Convert PDF to Markdown in Python

Hi there,

I tried to convert a PDF to Markdown and that seems to work well :slight_smile: The converter I used wat this one: PDF In Markdown Umwandeln

When I search for this converter under the cloud API solutions I can not find it. We plan to use this converter in a Python project (to convert multiple thousand PDF’s) but we could go with cURL as well.

Please let me know how I can access this API.

Best regards

@lars.peyer

You can signup with aspose.cloud for credentials and use Aspose.Words Cloud SDK for Python for PDF to Markdown conversion as following. Hopefully, it will help you to accomplish the task.

# For complete examples and data files, please go to https://github.com/aspose-words-cloud/aspose-words-cloud-python
# Import module
import asposewordscloud
import asposewordscloud.models.requests
from shutil import copyfile

# Please get your Client ID and Secret from https://dashboard.aspose.cloud.
client_id='xxxxxx-xxxx-xxxx-xxxx-xxxxxxxx'
client_secret='xxxxxxxxxxxxxxxxxxxxxxxxxx'

words_api = asposewordscloud.WordsApi(client_id,client_secret)
words_api.api_client.configuration.host='https://api.aspose.cloud'

inputFileName = 'C:/Temp/MergedPdf.pdf'
outputFileName = 'C:/Temp/02_pages.md'
#Convert PDF to MD
request = asposewordscloud.models.requests.ConvertDocumentRequest(document=open(inputFileName, 'rb'), format='md')
result = words_api.convert_document(request)
copyfile(result, outputFileName)
print("Result {}".format(result))

@tilal.ahmad thanx for your quick reply!
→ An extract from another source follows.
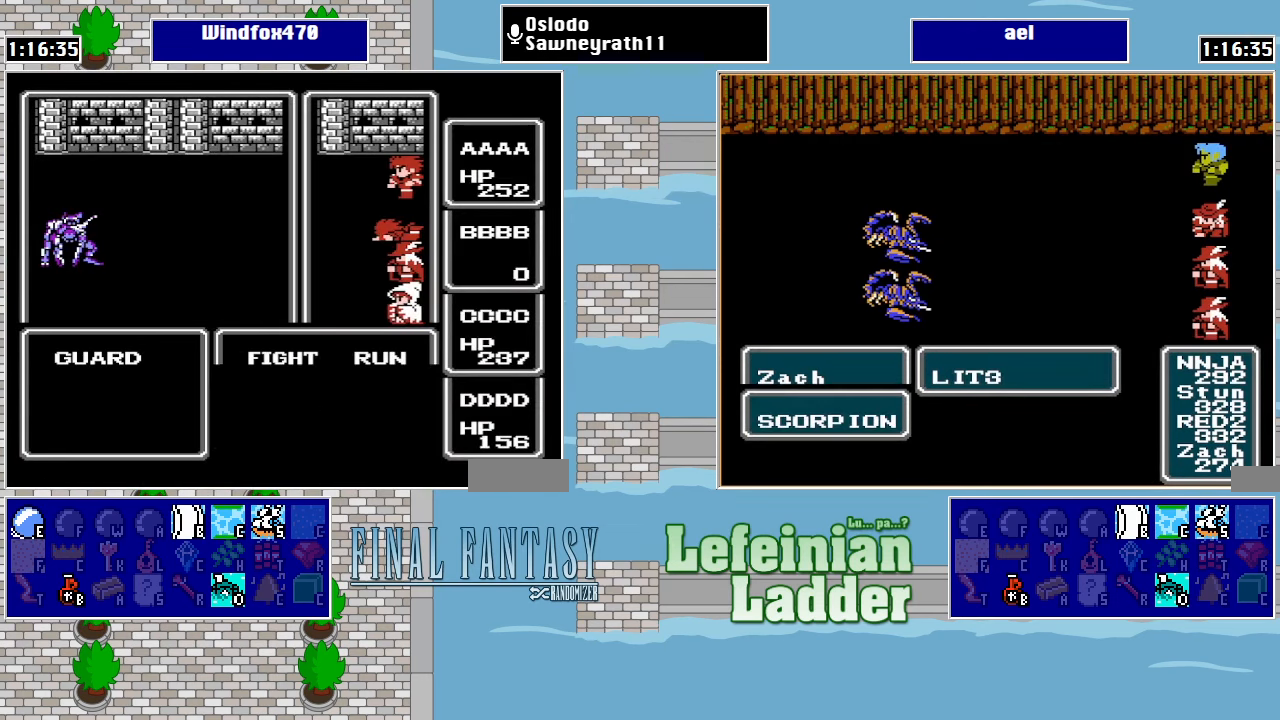
{"buttons": [], "events": []}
This seems to work and converts my document to markdown.
In the web converter I get a ZIP file with all the images in it. Over the API I get the Markdown with the links to the images but so far I haven’t figured out how to get the images from the API.

Do you have any hints here?

Cheers
Lars

@lars.peyer

Thanks for your feedback. To accomplish your requirements you can use the SaveAs API method as following. It will save the output as a zip file that includes image files as well.

.....
inputFileName = 'C:/Temp/02_pages.pdf'
remoteFileName = '02_pages.pdf'
outputFileName = '02_pages.md'
#upload PDF file to storage
request_upload = asposewordscloud.models.requests.UploadFileRequest(open(inputFileName,'rb'),remoteFileName)
response_upload = words_api.upload_file(request_upload)

#Convert PDF to MD and save to storage
save_options = asposewordscloud.SaveOptionsData(save_format='md', file_name=outputFileName, zip_output=True)
request_conversion = asposewordscloud.models.requests.SaveAsRequest(remoteFileName, save_options)
response_conversion = words_api.save_as(request_conversion)
print(response_conversion)
.....